- [Task goal]: Only the lines from the one that includes "Identify the document" through the last line below belong in the reply, copied exactly and without pictures.

- [Provided entries]:
Segment Open

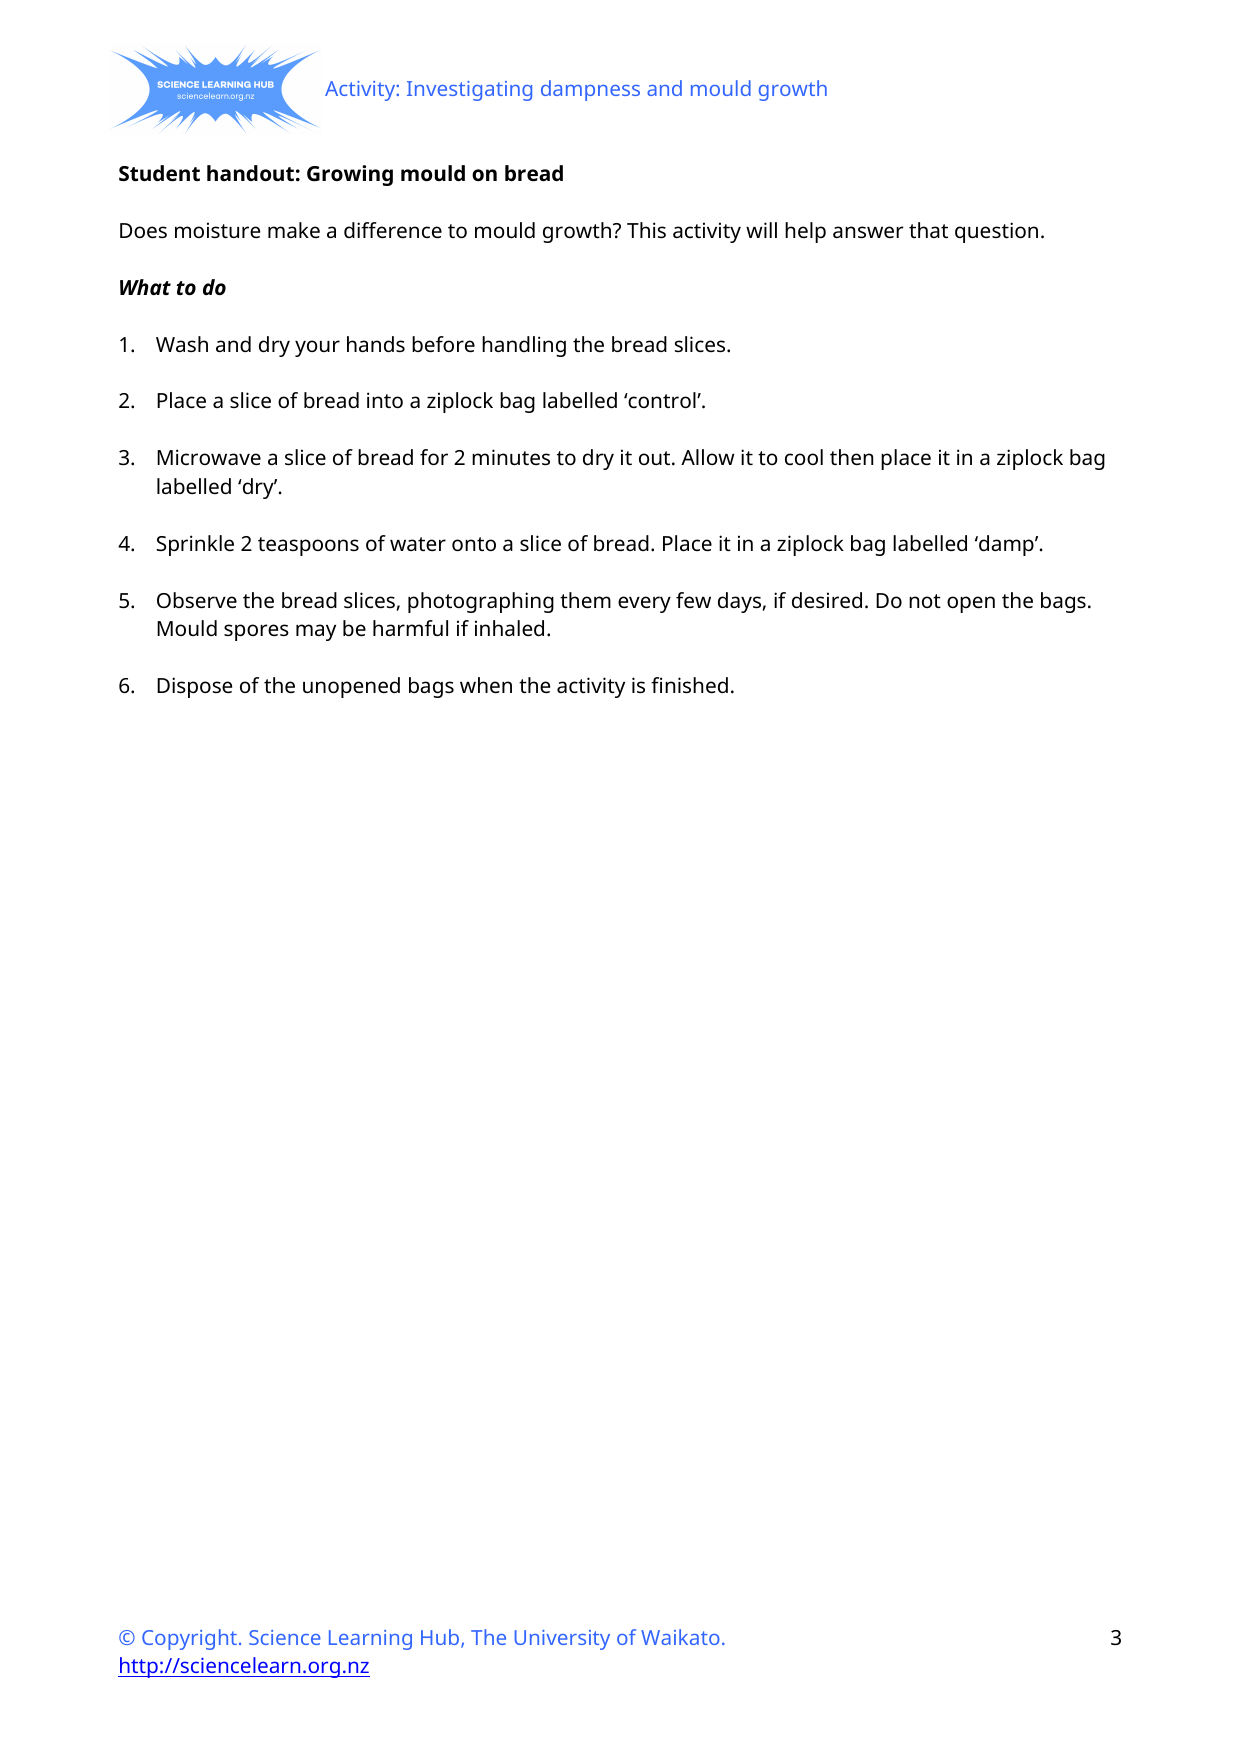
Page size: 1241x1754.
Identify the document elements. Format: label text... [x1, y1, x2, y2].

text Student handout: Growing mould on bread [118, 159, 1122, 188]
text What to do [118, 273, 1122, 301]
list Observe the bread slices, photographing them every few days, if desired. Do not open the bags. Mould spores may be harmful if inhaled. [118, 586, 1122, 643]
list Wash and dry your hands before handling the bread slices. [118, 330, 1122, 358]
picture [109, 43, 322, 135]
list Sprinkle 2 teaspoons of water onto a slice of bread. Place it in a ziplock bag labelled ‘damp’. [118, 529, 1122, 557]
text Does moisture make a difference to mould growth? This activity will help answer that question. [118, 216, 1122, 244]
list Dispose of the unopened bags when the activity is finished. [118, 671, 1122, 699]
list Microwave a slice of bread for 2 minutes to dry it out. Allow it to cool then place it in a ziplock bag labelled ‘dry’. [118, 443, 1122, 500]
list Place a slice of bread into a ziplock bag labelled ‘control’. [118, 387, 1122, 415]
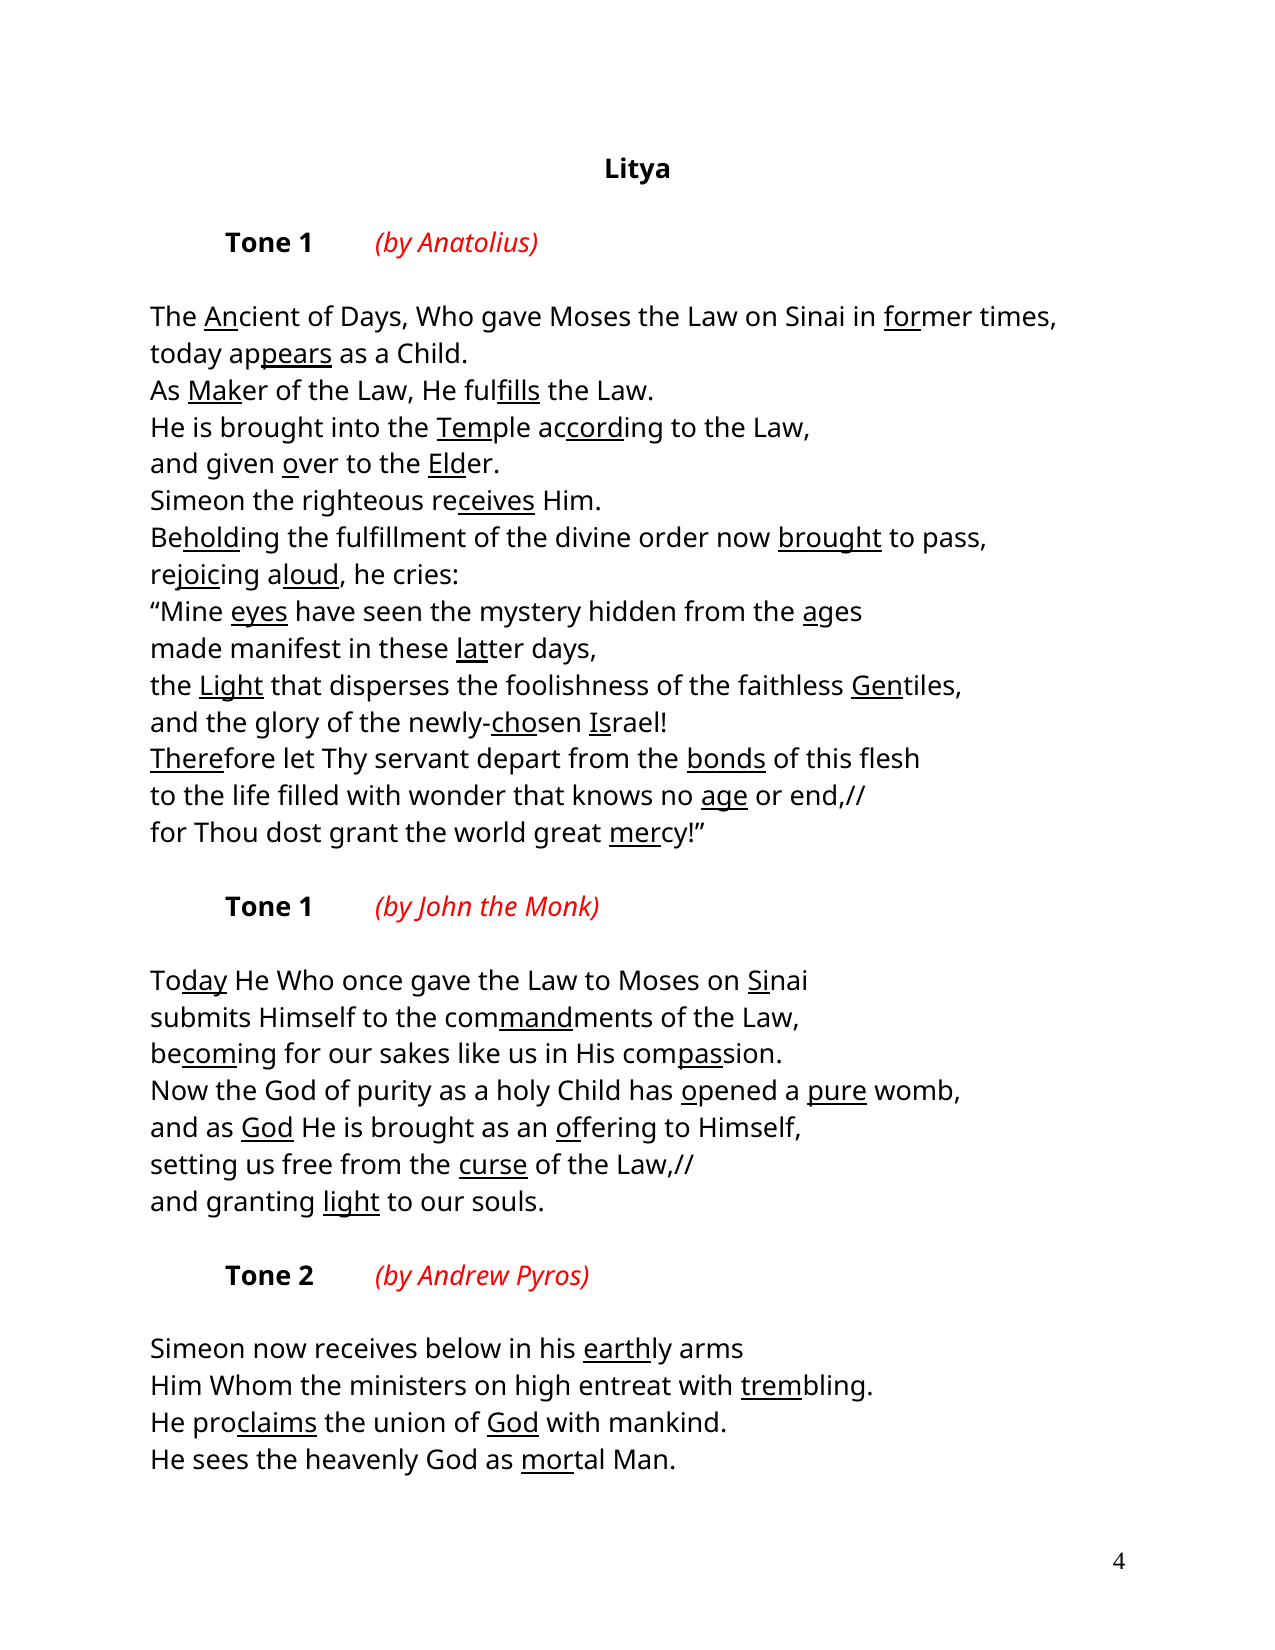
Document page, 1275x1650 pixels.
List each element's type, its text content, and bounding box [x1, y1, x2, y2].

Segment Closed

- [Solution to the problem]:
Identify the document elements. Format: label text... [x1, y1, x2, y2].

text Student handout: Growing mould on bread [118, 159, 1122, 188]
text What to do [118, 273, 1122, 301]
list Observe the bread slices, photographing them every few days, if desired. Do not open the bags. Mould spores may be harmful if inhaled. [118, 586, 1122, 643]
list Wash and dry your hands before handling the bread slices. [118, 330, 1122, 358]
picture [109, 43, 322, 135]
list Sprinkle 2 teaspoons of water onto a slice of bread. Place it in a ziplock bag labelled ‘damp’. [118, 529, 1122, 557]
text Does moisture make a difference to mould growth? This activity will help answer that question. [118, 216, 1122, 244]
list Dispose of the unopened bags when the activity is finished. [118, 671, 1122, 699]
list Microwave a slice of bread for 2 minutes to dry it out. Allow it to cool then place it in a ziplock bag labelled ‘dry’. [118, 443, 1122, 500]
list Place a slice of bread into a ziplock bag labelled ‘control’. [118, 387, 1122, 415]
Document page, 1275x1650 pixels.
List each element's type, its text content, and bounding box [x1, y1, x2, y2].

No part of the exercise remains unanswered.